_Exercise details_
Could you copy each line of the listing below that has the word "MOLLUSKS"?
(Record set begins)
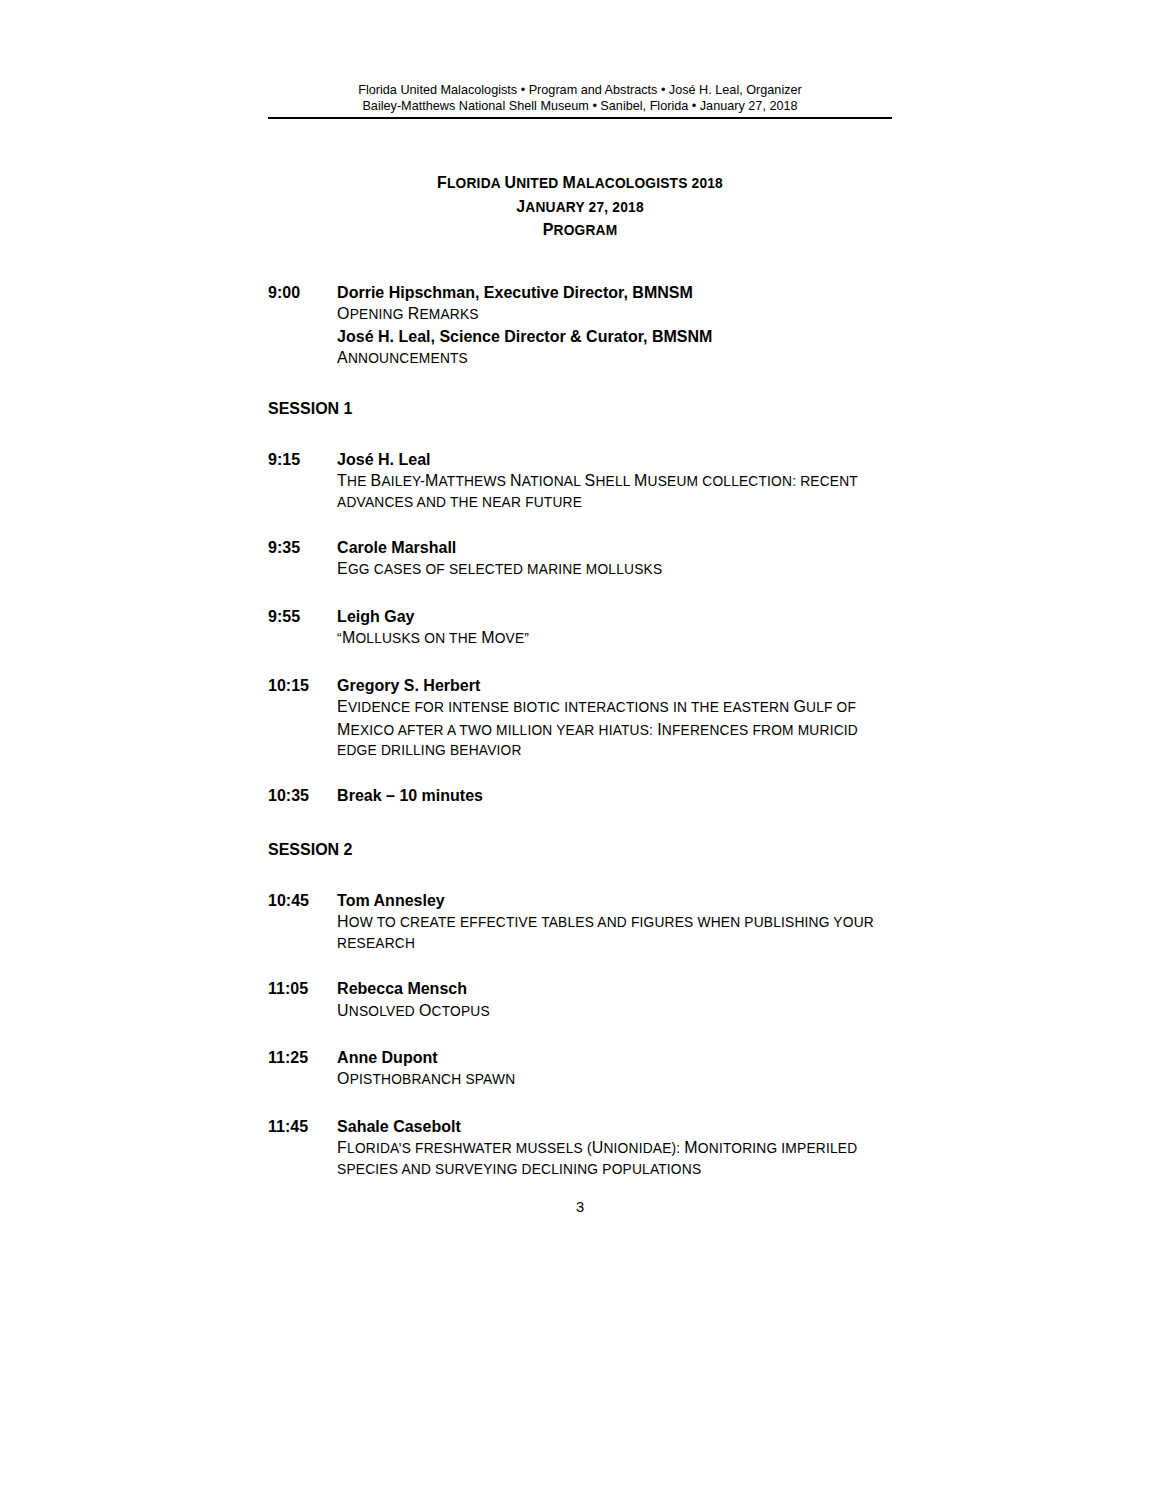Florida United Malacologists • Program and Abstracts • José H. Leal, Organizer
Bailey-Matthews National Shell Museum • Sanibel, Florida • January 27, 2018
FLORIDA UNITED MALACOLOGISTS 2018
JANUARY 27, 2018
PROGRAM
9:00
Dorrie Hipschman, Executive Director, BMNSM
OPENING REMARKS
José H. Leal, Science Director & Curator, BMSNM
ANNOUNCEMENTS
SESSION 1
9:15
José H. Leal
THE BAILEY-MATTHEWS NATIONAL SHELL MUSEUM COLLECTION: RECENT ADVANCES AND THE NEAR FUTURE
9:35
Carole Marshall
EGG CASES OF SELECTED MARINE MOLLUSKS
9:55
Leigh Gay
“MOLLUSKS ON THE MOVE”
10:15
Gregory S. Herbert
EVIDENCE FOR INTENSE BIOTIC INTERACTIONS IN THE EASTERN GULF OF MEXICO AFTER A TWO MILLION YEAR HIATUS: INFERENCES FROM MURICID EDGE DRILLING BEHAVIOR
10:35
Break – 10 minutes
SESSION 2
10:45
Tom Annesley
HOW TO CREATE EFFECTIVE TABLES AND FIGURES WHEN PUBLISHING YOUR RESEARCH
11:05
Rebecca Mensch
UNSOLVED OCTOPUS
11:25
Anne Dupont
OPISTHOBRANCH SPAWN
11:45
Sahale Casebolt
FLORIDA’S FRESHWATER MUSSELS (UNIONIDAE): MONITORING IMPERILED SPECIES AND SURVEYING DECLINING POPULATIONS
3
(Record set ends)
_Problem solution_
EGG CASES OF SELECTED MARINE MOLLUSKS
“MOLLUSKS ON THE MOVE”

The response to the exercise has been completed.